------ Record set
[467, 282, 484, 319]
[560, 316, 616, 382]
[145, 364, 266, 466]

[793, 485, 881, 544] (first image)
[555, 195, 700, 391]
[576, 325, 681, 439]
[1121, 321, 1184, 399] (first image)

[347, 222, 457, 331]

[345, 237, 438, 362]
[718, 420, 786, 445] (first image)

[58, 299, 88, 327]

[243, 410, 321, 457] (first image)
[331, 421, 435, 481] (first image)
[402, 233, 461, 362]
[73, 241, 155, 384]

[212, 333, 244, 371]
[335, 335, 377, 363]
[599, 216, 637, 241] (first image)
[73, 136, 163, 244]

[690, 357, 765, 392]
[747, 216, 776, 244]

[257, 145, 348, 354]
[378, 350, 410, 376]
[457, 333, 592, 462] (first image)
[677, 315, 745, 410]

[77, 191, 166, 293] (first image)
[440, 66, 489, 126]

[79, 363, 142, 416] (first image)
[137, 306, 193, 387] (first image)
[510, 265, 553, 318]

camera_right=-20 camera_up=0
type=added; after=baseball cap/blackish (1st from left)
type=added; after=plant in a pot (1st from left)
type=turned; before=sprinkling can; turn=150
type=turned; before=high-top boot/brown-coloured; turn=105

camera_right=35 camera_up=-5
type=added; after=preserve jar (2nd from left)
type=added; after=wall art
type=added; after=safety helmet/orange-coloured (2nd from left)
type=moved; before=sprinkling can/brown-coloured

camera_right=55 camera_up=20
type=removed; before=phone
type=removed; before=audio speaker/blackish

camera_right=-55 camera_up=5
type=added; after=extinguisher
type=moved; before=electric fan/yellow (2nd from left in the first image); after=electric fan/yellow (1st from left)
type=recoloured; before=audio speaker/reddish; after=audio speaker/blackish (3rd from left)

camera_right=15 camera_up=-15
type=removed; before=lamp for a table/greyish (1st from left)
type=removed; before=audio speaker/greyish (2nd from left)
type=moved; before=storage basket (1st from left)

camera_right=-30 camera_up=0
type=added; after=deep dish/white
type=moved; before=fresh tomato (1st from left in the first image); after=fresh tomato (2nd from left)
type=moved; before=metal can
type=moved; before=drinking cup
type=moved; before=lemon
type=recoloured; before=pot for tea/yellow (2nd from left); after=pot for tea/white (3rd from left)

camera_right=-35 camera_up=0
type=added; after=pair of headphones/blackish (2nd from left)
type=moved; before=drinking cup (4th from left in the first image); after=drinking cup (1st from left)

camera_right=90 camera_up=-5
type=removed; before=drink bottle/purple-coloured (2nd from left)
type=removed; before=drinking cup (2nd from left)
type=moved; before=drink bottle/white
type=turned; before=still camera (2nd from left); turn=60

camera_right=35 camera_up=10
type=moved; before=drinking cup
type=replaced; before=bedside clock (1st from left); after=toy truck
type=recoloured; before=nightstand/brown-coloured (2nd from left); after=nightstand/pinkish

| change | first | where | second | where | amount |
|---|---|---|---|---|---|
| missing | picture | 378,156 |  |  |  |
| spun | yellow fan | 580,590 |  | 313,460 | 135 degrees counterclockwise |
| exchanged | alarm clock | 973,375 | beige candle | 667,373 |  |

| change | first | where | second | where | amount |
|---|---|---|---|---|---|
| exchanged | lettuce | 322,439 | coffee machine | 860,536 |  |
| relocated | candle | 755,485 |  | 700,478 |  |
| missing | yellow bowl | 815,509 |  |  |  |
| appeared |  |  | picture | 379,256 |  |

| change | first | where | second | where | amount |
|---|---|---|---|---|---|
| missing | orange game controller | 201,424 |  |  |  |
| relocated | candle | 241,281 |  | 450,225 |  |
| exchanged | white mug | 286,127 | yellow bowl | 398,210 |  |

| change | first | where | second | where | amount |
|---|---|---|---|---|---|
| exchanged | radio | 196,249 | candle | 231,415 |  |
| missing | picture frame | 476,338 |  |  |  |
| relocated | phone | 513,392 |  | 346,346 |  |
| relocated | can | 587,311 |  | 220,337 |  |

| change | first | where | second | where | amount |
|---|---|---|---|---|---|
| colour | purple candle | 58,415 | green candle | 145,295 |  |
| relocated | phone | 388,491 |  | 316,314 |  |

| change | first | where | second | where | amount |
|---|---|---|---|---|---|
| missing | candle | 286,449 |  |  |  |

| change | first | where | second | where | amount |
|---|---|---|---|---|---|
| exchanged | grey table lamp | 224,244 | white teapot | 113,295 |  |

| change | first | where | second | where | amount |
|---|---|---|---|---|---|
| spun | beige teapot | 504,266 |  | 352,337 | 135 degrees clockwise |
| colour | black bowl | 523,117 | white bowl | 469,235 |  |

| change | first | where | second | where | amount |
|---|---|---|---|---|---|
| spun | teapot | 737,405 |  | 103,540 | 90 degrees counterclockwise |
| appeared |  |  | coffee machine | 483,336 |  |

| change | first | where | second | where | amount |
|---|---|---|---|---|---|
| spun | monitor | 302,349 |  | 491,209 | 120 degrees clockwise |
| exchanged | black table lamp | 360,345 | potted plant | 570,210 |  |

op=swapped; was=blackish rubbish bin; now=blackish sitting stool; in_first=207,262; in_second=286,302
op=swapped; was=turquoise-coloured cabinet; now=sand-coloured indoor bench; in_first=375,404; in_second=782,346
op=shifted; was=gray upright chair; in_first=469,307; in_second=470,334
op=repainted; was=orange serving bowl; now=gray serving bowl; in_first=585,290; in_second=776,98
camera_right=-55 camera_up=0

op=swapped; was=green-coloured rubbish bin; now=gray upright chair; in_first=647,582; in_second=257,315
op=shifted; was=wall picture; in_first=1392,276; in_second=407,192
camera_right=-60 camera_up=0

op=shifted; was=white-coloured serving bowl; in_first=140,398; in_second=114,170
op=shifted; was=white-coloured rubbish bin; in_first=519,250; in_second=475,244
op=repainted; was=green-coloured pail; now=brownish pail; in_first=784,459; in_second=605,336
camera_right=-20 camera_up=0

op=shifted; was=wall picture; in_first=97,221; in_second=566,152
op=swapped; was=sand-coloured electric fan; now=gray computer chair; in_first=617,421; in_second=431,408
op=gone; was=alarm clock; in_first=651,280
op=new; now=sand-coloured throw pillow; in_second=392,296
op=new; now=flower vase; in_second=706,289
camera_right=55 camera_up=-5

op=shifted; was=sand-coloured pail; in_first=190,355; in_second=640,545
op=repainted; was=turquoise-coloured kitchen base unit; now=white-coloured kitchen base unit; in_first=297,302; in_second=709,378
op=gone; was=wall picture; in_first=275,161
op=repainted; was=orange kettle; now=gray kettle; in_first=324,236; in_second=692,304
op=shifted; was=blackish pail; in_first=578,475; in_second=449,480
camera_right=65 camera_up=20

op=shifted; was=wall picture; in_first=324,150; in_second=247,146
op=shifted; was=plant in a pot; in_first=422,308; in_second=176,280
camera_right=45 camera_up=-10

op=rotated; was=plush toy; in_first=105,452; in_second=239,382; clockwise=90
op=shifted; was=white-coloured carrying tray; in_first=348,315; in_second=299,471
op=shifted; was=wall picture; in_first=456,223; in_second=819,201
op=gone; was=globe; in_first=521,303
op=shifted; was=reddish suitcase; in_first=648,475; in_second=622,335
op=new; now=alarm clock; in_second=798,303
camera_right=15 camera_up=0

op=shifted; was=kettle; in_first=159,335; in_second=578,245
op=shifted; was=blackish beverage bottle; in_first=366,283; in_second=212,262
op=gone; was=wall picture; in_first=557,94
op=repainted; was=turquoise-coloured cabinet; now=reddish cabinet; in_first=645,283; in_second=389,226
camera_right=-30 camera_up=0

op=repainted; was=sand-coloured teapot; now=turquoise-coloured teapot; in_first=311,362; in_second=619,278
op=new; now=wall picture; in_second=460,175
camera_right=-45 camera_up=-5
------------
* [Required action]
Word for word, reproduce every record shown above.

* [Task solution]
[467, 282, 484, 319]
[560, 316, 616, 382]
[145, 364, 266, 466]

[793, 485, 881, 544] (first image)
[555, 195, 700, 391]
[576, 325, 681, 439]
[1121, 321, 1184, 399] (first image)

[347, 222, 457, 331]

[345, 237, 438, 362]
[718, 420, 786, 445] (first image)

[58, 299, 88, 327]

[243, 410, 321, 457] (first image)
[331, 421, 435, 481] (first image)
[402, 233, 461, 362]
[73, 241, 155, 384]

[212, 333, 244, 371]
[335, 335, 377, 363]
[599, 216, 637, 241] (first image)
[73, 136, 163, 244]

[690, 357, 765, 392]
[747, 216, 776, 244]

[257, 145, 348, 354]
[378, 350, 410, 376]
[457, 333, 592, 462] (first image)
[677, 315, 745, 410]

[77, 191, 166, 293] (first image)
[440, 66, 489, 126]

[79, 363, 142, 416] (first image)
[137, 306, 193, 387] (first image)
[510, 265, 553, 318]

camera_right=-20 camera_up=0
type=added; after=baseball cap/blackish (1st from left)
type=added; after=plant in a pot (1st from left)
type=turned; before=sprinkling can; turn=150
type=turned; before=high-top boot/brown-coloured; turn=105

camera_right=35 camera_up=-5
type=added; after=preserve jar (2nd from left)
type=added; after=wall art
type=added; after=safety helmet/orange-coloured (2nd from left)
type=moved; before=sprinkling can/brown-coloured

camera_right=55 camera_up=20
type=removed; before=phone
type=removed; before=audio speaker/blackish

camera_right=-55 camera_up=5
type=added; after=extinguisher
type=moved; before=electric fan/yellow (2nd from left in the first image); after=electric fan/yellow (1st from left)
type=recoloured; before=audio speaker/reddish; after=audio speaker/blackish (3rd from left)

camera_right=15 camera_up=-15
type=removed; before=lamp for a table/greyish (1st from left)
type=removed; before=audio speaker/greyish (2nd from left)
type=moved; before=storage basket (1st from left)

camera_right=-30 camera_up=0
type=added; after=deep dish/white
type=moved; before=fresh tomato (1st from left in the first image); after=fresh tomato (2nd from left)
type=moved; before=metal can
type=moved; before=drinking cup
type=moved; before=lemon
type=recoloured; before=pot for tea/yellow (2nd from left); after=pot for tea/white (3rd from left)

camera_right=-35 camera_up=0
type=added; after=pair of headphones/blackish (2nd from left)
type=moved; before=drinking cup (4th from left in the first image); after=drinking cup (1st from left)

camera_right=90 camera_up=-5
type=removed; before=drink bottle/purple-coloured (2nd from left)
type=removed; before=drinking cup (2nd from left)
type=moved; before=drink bottle/white
type=turned; before=still camera (2nd from left); turn=60

camera_right=35 camera_up=10
type=moved; before=drinking cup
type=replaced; before=bedside clock (1st from left); after=toy truck
type=recoloured; before=nightstand/brown-coloured (2nd from left); after=nightstand/pinkish

| change | first | where | second | where | amount |
|---|---|---|---|---|---|
| missing | picture | 378,156 |  |  |  |
| spun | yellow fan | 580,590 |  | 313,460 | 135 degrees counterclockwise |
| exchanged | alarm clock | 973,375 | beige candle | 667,373 |  |

| change | first | where | second | where | amount |
|---|---|---|---|---|---|
| exchanged | lettuce | 322,439 | coffee machine | 860,536 |  |
| relocated | candle | 755,485 |  | 700,478 |  |
| missing | yellow bowl | 815,509 |  |  |  |
| appeared |  |  | picture | 379,256 |  |

| change | first | where | second | where | amount |
|---|---|---|---|---|---|
| missing | orange game controller | 201,424 |  |  |  |
| relocated | candle | 241,281 |  | 450,225 |  |
| exchanged | white mug | 286,127 | yellow bowl | 398,210 |  |

| change | first | where | second | where | amount |
|---|---|---|---|---|---|
| exchanged | radio | 196,249 | candle | 231,415 |  |
| missing | picture frame | 476,338 |  |  |  |
| relocated | phone | 513,392 |  | 346,346 |  |
| relocated | can | 587,311 |  | 220,337 |  |

| change | first | where | second | where | amount |
|---|---|---|---|---|---|
| colour | purple candle | 58,415 | green candle | 145,295 |  |
| relocated | phone | 388,491 |  | 316,314 |  |

| change | first | where | second | where | amount |
|---|---|---|---|---|---|
| missing | candle | 286,449 |  |  |  |

| change | first | where | second | where | amount |
|---|---|---|---|---|---|
| exchanged | grey table lamp | 224,244 | white teapot | 113,295 |  |

| change | first | where | second | where | amount |
|---|---|---|---|---|---|
| spun | beige teapot | 504,266 |  | 352,337 | 135 degrees clockwise |
| colour | black bowl | 523,117 | white bowl | 469,235 |  |

| change | first | where | second | where | amount |
|---|---|---|---|---|---|
| spun | teapot | 737,405 |  | 103,540 | 90 degrees counterclockwise |
| appeared |  |  | coffee machine | 483,336 |  |

| change | first | where | second | where | amount |
|---|---|---|---|---|---|
| spun | monitor | 302,349 |  | 491,209 | 120 degrees clockwise |
| exchanged | black table lamp | 360,345 | potted plant | 570,210 |  |

op=swapped; was=blackish rubbish bin; now=blackish sitting stool; in_first=207,262; in_second=286,302
op=swapped; was=turquoise-coloured cabinet; now=sand-coloured indoor bench; in_first=375,404; in_second=782,346
op=shifted; was=gray upright chair; in_first=469,307; in_second=470,334
op=repainted; was=orange serving bowl; now=gray serving bowl; in_first=585,290; in_second=776,98
camera_right=-55 camera_up=0

op=swapped; was=green-coloured rubbish bin; now=gray upright chair; in_first=647,582; in_second=257,315
op=shifted; was=wall picture; in_first=1392,276; in_second=407,192
camera_right=-60 camera_up=0

op=shifted; was=white-coloured serving bowl; in_first=140,398; in_second=114,170
op=shifted; was=white-coloured rubbish bin; in_first=519,250; in_second=475,244
op=repainted; was=green-coloured pail; now=brownish pail; in_first=784,459; in_second=605,336
camera_right=-20 camera_up=0

op=shifted; was=wall picture; in_first=97,221; in_second=566,152
op=swapped; was=sand-coloured electric fan; now=gray computer chair; in_first=617,421; in_second=431,408
op=gone; was=alarm clock; in_first=651,280
op=new; now=sand-coloured throw pillow; in_second=392,296
op=new; now=flower vase; in_second=706,289
camera_right=55 camera_up=-5

op=shifted; was=sand-coloured pail; in_first=190,355; in_second=640,545
op=repainted; was=turquoise-coloured kitchen base unit; now=white-coloured kitchen base unit; in_first=297,302; in_second=709,378
op=gone; was=wall picture; in_first=275,161
op=repainted; was=orange kettle; now=gray kettle; in_first=324,236; in_second=692,304
op=shifted; was=blackish pail; in_first=578,475; in_second=449,480
camera_right=65 camera_up=20

op=shifted; was=wall picture; in_first=324,150; in_second=247,146
op=shifted; was=plant in a pot; in_first=422,308; in_second=176,280
camera_right=45 camera_up=-10

op=rotated; was=plush toy; in_first=105,452; in_second=239,382; clockwise=90
op=shifted; was=white-coloured carrying tray; in_first=348,315; in_second=299,471
op=shifted; was=wall picture; in_first=456,223; in_second=819,201
op=gone; was=globe; in_first=521,303
op=shifted; was=reddish suitcase; in_first=648,475; in_second=622,335
op=new; now=alarm clock; in_second=798,303
camera_right=15 camera_up=0

op=shifted; was=kettle; in_first=159,335; in_second=578,245
op=shifted; was=blackish beverage bottle; in_first=366,283; in_second=212,262
op=gone; was=wall picture; in_first=557,94
op=repainted; was=turquoise-coloured cabinet; now=reddish cabinet; in_first=645,283; in_second=389,226
camera_right=-30 camera_up=0

op=repainted; was=sand-coloured teapot; now=turquoise-coloured teapot; in_first=311,362; in_second=619,278
op=new; now=wall picture; in_second=460,175
camera_right=-45 camera_up=-5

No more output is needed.